"That's true; and it's just what I'm counting on. That's what made me leave old Dakota. I want to be in on the ground-floor!"
Harding knit his brows, and his face had a concentrated look. He was not given to talking at large, but he had a gift of half-instinctive prevision as well as practical, constructive ability, and just then he felt strangely moved. It seemed to him that he heard in the distance the march of a great army of new home-builders, moving forward slowly and cautiously as yet. He was one of the advance skirmishers, though the first scouts had already pushed on and vanished across the skyline into the virgin West.
"Well," he said, "think what's happening! Ontario's settled and busy with manufactures; Manitoba and the Dakotas, except for the sand-belts, are filling up. The older States are crowded, and somebody owns all the soil that's worth working in the Middle West. England and Germany are overflowing, and we have roughly seven hundred miles of country here that needs people. They must come. The pressure behind will force them."
"But think what that will mean to the price of wheat! It's bringing only a dollar and a half now. We can't raise it at a dollar."

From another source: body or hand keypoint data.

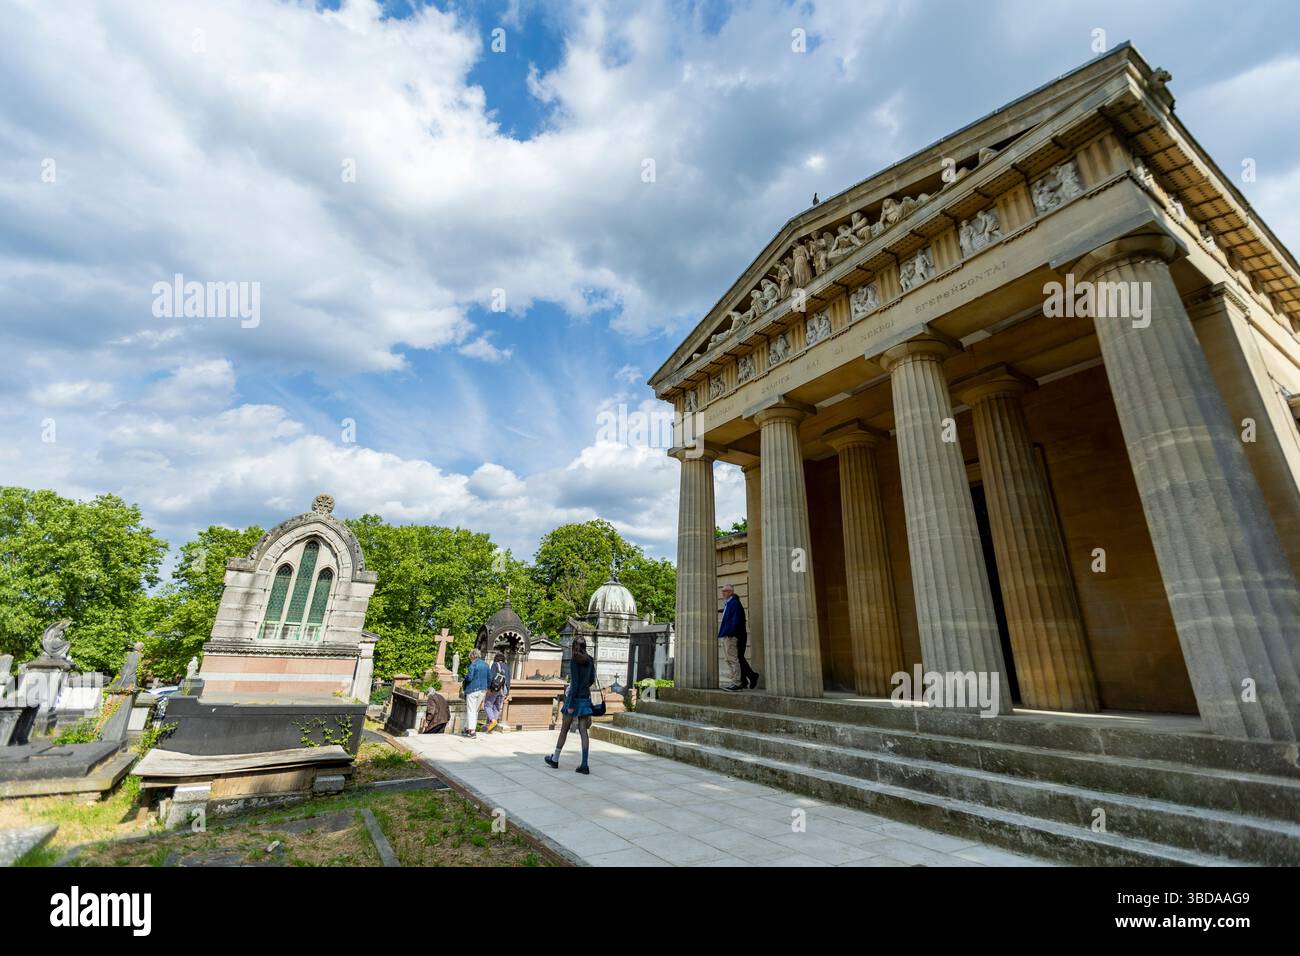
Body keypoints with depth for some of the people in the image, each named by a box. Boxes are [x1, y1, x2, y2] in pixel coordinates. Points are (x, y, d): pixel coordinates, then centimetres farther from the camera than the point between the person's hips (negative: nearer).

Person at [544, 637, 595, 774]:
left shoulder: (574, 661, -12)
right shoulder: (590, 660, 5)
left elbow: (575, 683, -16)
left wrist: (570, 705, -13)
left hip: (575, 698, -5)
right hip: (586, 698, 5)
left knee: (564, 729, 11)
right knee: (583, 731, 4)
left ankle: (555, 760, 25)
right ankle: (584, 765, 1)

"It will break the careless," Harding said, "but dollar wheat will come. The branch railroads will follow the homesteads; you'll see the elevators dotting the prairie, and when we've opened up this great tableland between the American border and the frozen line, the wheat will pour into every settlement faster than the cars can haul it out. Prices will fall until every slack farmer has mortgaged all he owns."
"Then what good will it do? If the result is to be only mortgages?"
"Oh, but I said every slack farmer. It will clear out the incompetent, improve our methods. The ox-team and the grass trail will have to go. We'll have steam gang-plows and graded roads. We'll have better machines all round."
"And afterward?"
Harding's eyes sparkled.
"Afterward? Then the men with brains and grit who have held on—the fittest, who have survived—will come into such prosperity as few farmers have ever had. America, with her population leaping up, will have less and less wheat to ship; England will steadily call for more; we'll have wheat at a price that will pay us well before we're through. Then there'll be no more dug-outs and log-shacks, but fine brick homesteads, with all the farms fenced and mechanical transport on the roads. It's coming, Fred! Those who live through the struggle will certainly see it."